## [Problem statement]
Each entry must appear in the answer exactly as written.

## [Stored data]
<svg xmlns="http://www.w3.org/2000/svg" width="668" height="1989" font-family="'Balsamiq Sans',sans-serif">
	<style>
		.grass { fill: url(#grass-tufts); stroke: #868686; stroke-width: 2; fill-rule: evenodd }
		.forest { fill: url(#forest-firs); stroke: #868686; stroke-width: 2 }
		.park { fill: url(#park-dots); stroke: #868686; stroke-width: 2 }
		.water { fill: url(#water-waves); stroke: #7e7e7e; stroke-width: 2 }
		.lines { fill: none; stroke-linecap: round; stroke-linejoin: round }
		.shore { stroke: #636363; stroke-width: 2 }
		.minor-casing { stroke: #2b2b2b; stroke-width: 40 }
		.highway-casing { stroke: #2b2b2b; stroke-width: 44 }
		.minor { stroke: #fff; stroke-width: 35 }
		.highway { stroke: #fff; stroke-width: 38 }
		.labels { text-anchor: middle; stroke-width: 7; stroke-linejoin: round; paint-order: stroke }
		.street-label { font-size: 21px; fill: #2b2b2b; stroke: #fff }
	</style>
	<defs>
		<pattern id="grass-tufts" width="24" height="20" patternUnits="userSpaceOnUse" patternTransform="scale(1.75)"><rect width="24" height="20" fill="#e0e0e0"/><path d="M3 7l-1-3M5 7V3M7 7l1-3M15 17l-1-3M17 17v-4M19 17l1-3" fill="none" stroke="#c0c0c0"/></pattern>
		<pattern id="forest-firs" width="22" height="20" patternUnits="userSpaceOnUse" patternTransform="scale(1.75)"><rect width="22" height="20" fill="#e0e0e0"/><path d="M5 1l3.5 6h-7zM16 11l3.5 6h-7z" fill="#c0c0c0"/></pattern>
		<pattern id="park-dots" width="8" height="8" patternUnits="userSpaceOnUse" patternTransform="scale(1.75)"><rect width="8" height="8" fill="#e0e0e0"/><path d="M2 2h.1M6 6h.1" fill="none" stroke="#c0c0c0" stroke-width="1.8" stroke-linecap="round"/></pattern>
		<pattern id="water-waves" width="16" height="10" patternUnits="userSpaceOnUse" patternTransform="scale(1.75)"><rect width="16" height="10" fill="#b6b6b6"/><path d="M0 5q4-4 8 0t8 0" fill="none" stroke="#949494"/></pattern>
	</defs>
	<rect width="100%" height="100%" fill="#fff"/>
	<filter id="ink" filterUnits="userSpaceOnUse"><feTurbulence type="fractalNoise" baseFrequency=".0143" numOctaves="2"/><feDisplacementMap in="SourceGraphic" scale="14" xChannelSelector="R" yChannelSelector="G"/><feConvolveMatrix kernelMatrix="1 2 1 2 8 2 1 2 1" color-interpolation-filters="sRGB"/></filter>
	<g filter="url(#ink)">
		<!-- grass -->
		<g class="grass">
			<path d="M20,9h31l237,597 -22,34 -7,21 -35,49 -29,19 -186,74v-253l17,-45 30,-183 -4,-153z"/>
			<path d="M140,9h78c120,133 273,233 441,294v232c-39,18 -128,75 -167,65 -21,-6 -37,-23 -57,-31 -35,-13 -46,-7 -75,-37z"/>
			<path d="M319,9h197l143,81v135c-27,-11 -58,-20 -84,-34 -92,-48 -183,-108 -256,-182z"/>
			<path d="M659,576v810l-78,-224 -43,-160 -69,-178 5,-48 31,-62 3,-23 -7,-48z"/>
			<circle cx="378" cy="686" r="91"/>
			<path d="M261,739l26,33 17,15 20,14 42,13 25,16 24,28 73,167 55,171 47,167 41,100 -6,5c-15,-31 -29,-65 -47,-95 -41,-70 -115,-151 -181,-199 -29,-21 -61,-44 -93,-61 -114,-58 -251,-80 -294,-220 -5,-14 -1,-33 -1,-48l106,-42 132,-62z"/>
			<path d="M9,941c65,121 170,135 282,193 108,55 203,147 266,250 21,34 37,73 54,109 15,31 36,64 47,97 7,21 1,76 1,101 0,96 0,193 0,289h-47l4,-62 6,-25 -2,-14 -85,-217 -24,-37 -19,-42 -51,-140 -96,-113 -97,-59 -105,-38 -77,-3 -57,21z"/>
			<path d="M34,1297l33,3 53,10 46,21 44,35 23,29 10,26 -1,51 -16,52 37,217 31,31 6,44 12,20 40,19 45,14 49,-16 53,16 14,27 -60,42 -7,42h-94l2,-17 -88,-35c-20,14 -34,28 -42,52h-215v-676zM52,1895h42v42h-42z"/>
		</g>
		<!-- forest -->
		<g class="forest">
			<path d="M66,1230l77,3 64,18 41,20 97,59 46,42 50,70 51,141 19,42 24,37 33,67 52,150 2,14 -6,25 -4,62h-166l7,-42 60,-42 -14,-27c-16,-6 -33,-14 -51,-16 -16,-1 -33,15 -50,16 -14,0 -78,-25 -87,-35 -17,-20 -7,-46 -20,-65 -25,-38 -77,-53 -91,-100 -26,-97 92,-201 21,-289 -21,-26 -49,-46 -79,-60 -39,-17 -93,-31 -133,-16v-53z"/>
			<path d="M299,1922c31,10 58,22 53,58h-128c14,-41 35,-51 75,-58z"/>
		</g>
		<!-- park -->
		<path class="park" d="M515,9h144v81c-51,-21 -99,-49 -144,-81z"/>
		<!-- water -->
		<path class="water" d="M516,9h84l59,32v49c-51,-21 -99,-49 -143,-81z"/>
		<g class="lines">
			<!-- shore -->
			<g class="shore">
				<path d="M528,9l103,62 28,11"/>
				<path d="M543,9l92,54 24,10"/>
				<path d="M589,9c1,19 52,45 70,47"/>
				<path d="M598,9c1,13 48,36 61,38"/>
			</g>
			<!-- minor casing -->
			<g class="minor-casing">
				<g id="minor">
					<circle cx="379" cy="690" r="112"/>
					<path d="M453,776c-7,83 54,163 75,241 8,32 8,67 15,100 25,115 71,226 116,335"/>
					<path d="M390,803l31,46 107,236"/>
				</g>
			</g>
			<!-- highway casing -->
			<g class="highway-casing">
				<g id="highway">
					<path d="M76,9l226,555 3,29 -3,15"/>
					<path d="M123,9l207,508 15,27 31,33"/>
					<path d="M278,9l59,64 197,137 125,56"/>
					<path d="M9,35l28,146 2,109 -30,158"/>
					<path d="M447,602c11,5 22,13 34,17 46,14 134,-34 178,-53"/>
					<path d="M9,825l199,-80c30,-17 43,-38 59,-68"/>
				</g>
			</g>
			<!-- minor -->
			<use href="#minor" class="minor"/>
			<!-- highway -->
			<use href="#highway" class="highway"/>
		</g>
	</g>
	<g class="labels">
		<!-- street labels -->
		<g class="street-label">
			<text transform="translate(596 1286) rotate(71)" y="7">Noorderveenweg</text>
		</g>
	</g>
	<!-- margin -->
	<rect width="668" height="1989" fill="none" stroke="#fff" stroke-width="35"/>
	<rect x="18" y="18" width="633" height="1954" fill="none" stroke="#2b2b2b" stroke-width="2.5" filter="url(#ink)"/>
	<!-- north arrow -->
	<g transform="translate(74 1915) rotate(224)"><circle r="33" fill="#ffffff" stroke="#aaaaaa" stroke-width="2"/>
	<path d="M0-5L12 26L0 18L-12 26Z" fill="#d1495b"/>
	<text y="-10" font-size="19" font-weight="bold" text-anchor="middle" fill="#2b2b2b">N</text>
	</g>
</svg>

## [Final answer]
<svg xmlns="http://www.w3.org/2000/svg" width="668" height="1989" font-family="'Balsamiq Sans',sans-serif">
	<style>
		.grass { fill: url(#grass-tufts); stroke: #868686; stroke-width: 2; fill-rule: evenodd }
		.forest { fill: url(#forest-firs); stroke: #868686; stroke-width: 2 }
		.park { fill: url(#park-dots); stroke: #868686; stroke-width: 2 }
		.water { fill: url(#water-waves); stroke: #7e7e7e; stroke-width: 2 }
		.lines { fill: none; stroke-linecap: round; stroke-linejoin: round }
		.shore { stroke: #636363; stroke-width: 2 }
		.minor-casing { stroke: #2b2b2b; stroke-width: 40 }
		.highway-casing { stroke: #2b2b2b; stroke-width: 44 }
		.minor { stroke: #fff; stroke-width: 35 }
		.highway { stroke: #fff; stroke-width: 38 }
		.labels { text-anchor: middle; stroke-width: 7; stroke-linejoin: round; paint-order: stroke }
		.street-label { font-size: 21px; fill: #2b2b2b; stroke: #fff }
	</style>
	<defs>
		<pattern id="grass-tufts" width="24" height="20" patternUnits="userSpaceOnUse" patternTransform="scale(1.75)"><rect width="24" height="20" fill="#e0e0e0"/><path d="M3 7l-1-3M5 7V3M7 7l1-3M15 17l-1-3M17 17v-4M19 17l1-3" fill="none" stroke="#c0c0c0"/></pattern>
		<pattern id="forest-firs" width="22" height="20" patternUnits="userSpaceOnUse" patternTransform="scale(1.75)"><rect width="22" height="20" fill="#e0e0e0"/><path d="M5 1l3.5 6h-7zM16 11l3.5 6h-7z" fill="#c0c0c0"/></pattern>
		<pattern id="park-dots" width="8" height="8" patternUnits="userSpaceOnUse" patternTransform="scale(1.75)"><rect width="8" height="8" fill="#e0e0e0"/><path d="M2 2h.1M6 6h.1" fill="none" stroke="#c0c0c0" stroke-width="1.8" stroke-linecap="round"/></pattern>
		<pattern id="water-waves" width="16" height="10" patternUnits="userSpaceOnUse" patternTransform="scale(1.75)"><rect width="16" height="10" fill="#b6b6b6"/><path d="M0 5q4-4 8 0t8 0" fill="none" stroke="#949494"/></pattern>
	</defs>
	<rect width="100%" height="100%" fill="#fff"/>
	<filter id="ink" filterUnits="userSpaceOnUse"><feTurbulence type="fractalNoise" baseFrequency=".0143" numOctaves="2"/><feDisplacementMap in="SourceGraphic" scale="14" xChannelSelector="R" yChannelSelector="G"/><feConvolveMatrix kernelMatrix="1 2 1 2 8 2 1 2 1" color-interpolation-filters="sRGB"/></filter>
	<g filter="url(#ink)">
		<!-- grass -->
		<g class="grass">
			<path d="M20,9h31l237,597 -22,34 -7,21 -35,49 -29,19 -186,74v-253l17,-45 30,-183 -4,-153z"/>
			<path d="M140,9h78c120,133 273,233 441,294v232c-39,18 -128,75 -167,65 -21,-6 -37,-23 -57,-31 -35,-13 -46,-7 -75,-37z"/>
			<path d="M319,9h197l143,81v135c-27,-11 -58,-20 -84,-34 -92,-48 -183,-108 -256,-182z"/>
			<path d="M659,576v810l-78,-224 -43,-160 -69,-178 5,-48 31,-62 3,-23 -7,-48z"/>
			<circle cx="378" cy="686" r="91"/>
			<path d="M261,739l26,33 17,15 20,14 42,13 25,16 24,28 73,167 55,171 47,167 41,100 -6,5c-15,-31 -29,-65 -47,-95 -41,-70 -115,-151 -181,-199 -29,-21 -61,-44 -93,-61 -114,-58 -251,-80 -294,-220 -5,-14 -1,-33 -1,-48l106,-42 132,-62z"/>
			<path d="M9,941c65,121 170,135 282,193 108,55 203,147 266,250 21,34 37,73 54,109 15,31 36,64 47,97 7,21 1,76 1,101 0,96 0,193 0,289h-47l4,-62 6,-25 -2,-14 -85,-217 -24,-37 -19,-42 -51,-140 -96,-113 -97,-59 -105,-38 -77,-3 -57,21z"/>
			<path d="M34,1297l33,3 53,10 46,21 44,35 23,29 10,26 -1,51 -16,52 37,217 31,31 6,44 12,20 40,19 45,14 49,-16 53,16 14,27 -60,42 -7,42h-94l2,-17 -88,-35c-20,14 -34,28 -42,52h-215v-676zM52,1895h42v42h-42z"/>
		</g>
		<!-- forest -->
		<g class="forest">
			<path d="M66,1230l77,3 64,18 41,20 97,59 46,42 50,70 51,141 19,42 24,37 33,67 52,150 2,14 -6,25 -4,62h-166l7,-42 60,-42 -14,-27c-16,-6 -33,-14 -51,-16 -16,-1 -33,15 -50,16 -14,0 -78,-25 -87,-35 -17,-20 -7,-46 -20,-65 -25,-38 -77,-53 -91,-100 -26,-97 92,-201 21,-289 -21,-26 -49,-46 -79,-60 -39,-17 -93,-31 -133,-16v-53z"/>
			<path d="M299,1922c31,10 58,22 53,58h-128c14,-41 35,-51 75,-58z"/>
		</g>
		<!-- park -->
		<path class="park" d="M515,9h144v81c-51,-21 -99,-49 -144,-81z"/>
		<!-- water -->
		<path class="water" d="M516,9h84l59,32v49c-51,-21 -99,-49 -143,-81z"/>
		<g class="lines">
			<!-- shore -->
			<g class="shore">
				<path d="M528,9l103,62 28,11"/>
				<path d="M543,9l92,54 24,10"/>
				<path d="M589,9c1,19 52,45 70,47"/>
				<path d="M598,9c1,13 48,36 61,38"/>
			</g>
			<!-- minor casing -->
			<g class="minor-casing">
				<g id="minor">
					<circle cx="379" cy="690" r="112"/>
					<path d="M453,776c-7,83 54,163 75,241 8,32 8,67 15,100 25,115 71,226 116,335"/>
					<path d="M390,803l31,46 107,236"/>
				</g>
			</g>
			<!-- highway casing -->
			<g class="highway-casing">
				<g id="highway">
					<path d="M76,9l226,555 3,29 -3,15"/>
					<path d="M123,9l207,508 15,27 31,33"/>
					<path d="M278,9l59,64 197,137 125,56"/>
					<path d="M9,35l28,146 2,109 -30,158"/>
					<path d="M447,602c11,5 22,13 34,17 46,14 134,-34 178,-53"/>
					<path d="M9,825l199,-80c30,-17 43,-38 59,-68"/>
				</g>
			</g>
			<!-- minor -->
			<use href="#minor" class="minor"/>
			<!-- highway -->
			<use href="#highway" class="highway"/>
		</g>
	</g>
	<g class="labels">
		<!-- street labels -->
		<g class="street-label">
			<text transform="translate(596 1286) rotate(71)" y="7">Noorderveenweg</text>
		</g>
	</g>
	<!-- margin -->
	<rect width="668" height="1989" fill="none" stroke="#fff" stroke-width="35"/>
	<rect x="18" y="18" width="633" height="1954" fill="none" stroke="#2b2b2b" stroke-width="2.5" filter="url(#ink)"/>
	<!-- north arrow -->
	<g transform="translate(74 1915) rotate(224)"><circle r="33" fill="#ffffff" stroke="#aaaaaa" stroke-width="2"/>
	<path d="M0-5L12 26L0 18L-12 26Z" fill="#d1495b"/>
	<text y="-10" font-size="19" font-weight="bold" text-anchor="middle" fill="#2b2b2b">N</text>
	</g>
</svg>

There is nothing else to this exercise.